Subscribe:

Gerindra Tuding Survei yang Menangkan Jokowi Hasil Pesanan Istana


Partai Gerindra menyebut Situs Togel Terbaik semakin tinggi elektabilitas survei Joko Widodo-Ma'ruf Amin tidak akan mampu menahan tingginya kurs US dolar terhadap Rupiah.

Waketum Gerindra Arief Poyuono menilai, di negara yang menganut demokrasi, yang jadi ukuran adalah kinerja ekonomi pemerintah petahana.

"Tapi belajar dari Lima Lembaga Survei yang menyatakan elektabilitas Joko Widodo-Ma'ruf Amin selalu leading patut dicurigai," kata Arief dalam keterangannya di Jakarta, Selasa (9/10/2018)

Pertama, Arief mendapat Agen Togel Online informasi, kelima Lembaga Survei opini tersebut sebelumnya di bulan Mei 2018 diundang ke Istana.

"Artinya Ada pesan khusus alias pesanan survei serta tidak independen," kata dia.

"Tidak pernah yang namanya Lembaga Survei opini yang mensurvei pilpres di Amerika Serikat seperti Gallups mau diundang sama Presiden Amerika Serikat incumbent beda sama Lembaga Survei di Indonesia ya," tambah Arief.

Arief melanjutkan, hasil survei Judi Togel Online mereka tidak simetris dengan kepercayaan pelaku pasar Internasional dan lokal terhadap kinerja ekonomi Joko Widodo.

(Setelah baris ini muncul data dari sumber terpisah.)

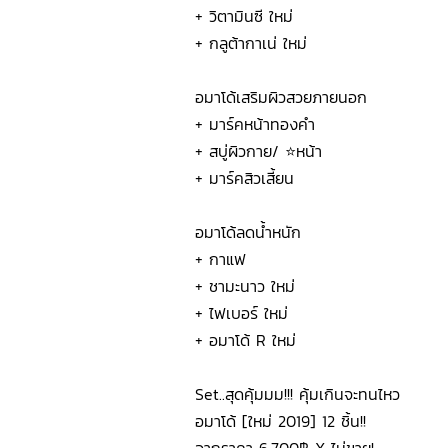
+ วิตามินซี ใหม่
+ กลูต้ากาเน่ ใหม่
อมาโด้เสริมผิวสวยภายนอก
+ มาร์คหน้าทองคำ
+ สบู่ผิวกาย/ ⭐️หน้า
+ มาร์คสิวเสี้ยน
อมาโด้ลดน้ำหนัก
+ กาแฟ
+ ชามะนาว ใหม่
+ ไฟเบอร์ ใหม่
+ อมาโด้ R ใหม่
Set..สุดคุ้มมม!!! คุ้มเกินจะทนไหว
อมาโด้ [ใหม่ 2019] 12 ชิ้น!!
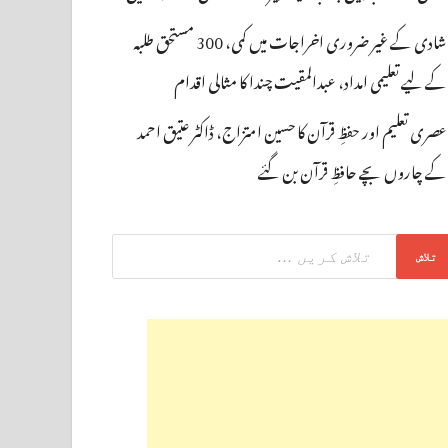
شادی کے غیر ضروری اخراجات میں کمی، 300 مستحق طلبہ
کے لیے تعلیمی امداد، عبدالمقیت چندا کا مثالی اقدام
عصری تعلیم اور حفظِ قرآن کا حسین امتزاج، ڈاکٹر عتیق احمد
کے چاروں بچے حافظِ قرآن بن گئے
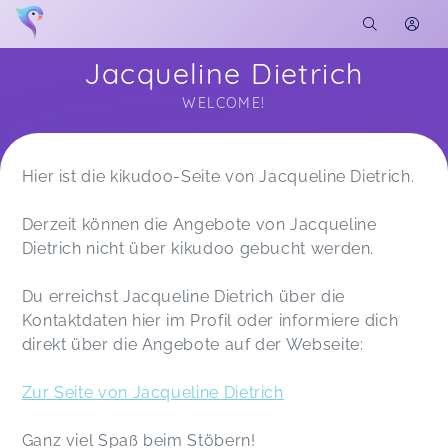
Jacqueline Dietrich
WELCOME!
Soon you will learn more about me here...
Hier ist die kikudoo-Seite von Jacqueline Dietrich.
Derzeit können die Angebote von Jacqueline
Dietrich nicht über kikudoo gebucht werden.
Du erreichst Jacqueline Dietrich über die
Kontaktdaten hier im Profil oder informiere dich
direkt über die Angebote auf der Webseite:
Zur Seite von Jacqueline Dietrich
Ganz viel Spaß beim Stöbern!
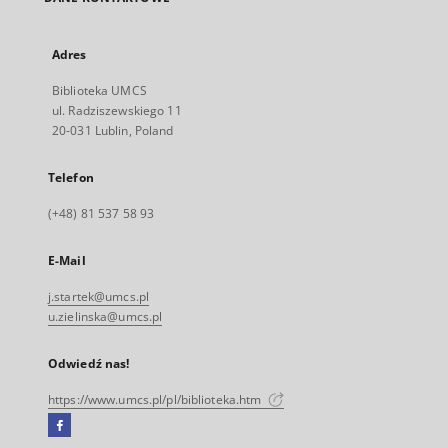
Adres
Biblioteka UMCS
ul. Radziszewskiego 11
20-031 Lublin, Poland
Telefon
(+48) 81 537 58 93
E-Mail
j.startek@umcs.pl
u.zielinska@umcs.pl
Odwiedź nas!
https://www.umcs.pl/pl/biblioteka.htm
Facebook
Link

"Gampang, buktinya para pemegang obligasi/ surat utang Indonesia mulai melepasnya dan terjadi capital flight besar-besaran serta ketidakpercayaan para ekportir serta perusahaan penghasil US dolar untuk menahan dolar di dalam negeri. Nah semua ini yang akhirnya membuat dolar tembus hingga Rp 15 ribu lebih dan menuju Rp 16 ribu," jelas Arief.

Dari polling-polling media Paito Online Terpercaya online, menurut dia, juga tidak ada yang menghasilkan kalau elektabilitas Joko Widodo-Maruf Amin itu lebih tinggi dari Prabowo-Sandi .

Hal ini, kata dia, sangat beda jauh jika disamakan antara hasil survei Joko Widodo-Ma'uf Amin dengan SBY- Budiono.

"Di mana setelah krisis ekonomi global 2008 hingga Pasar Saham Indonesia disuspend. Ketika mendekati pilpres nilai kurs dolar beranjak turun," imbuhnya.

"Jadi kesimpulannya hasil survei Agen Togel Terpercaya yang dilakukan oleh lembaga yang katanya kredibel dipastikan adalah hoax dan jadi-jadian ya," pungkas Arief.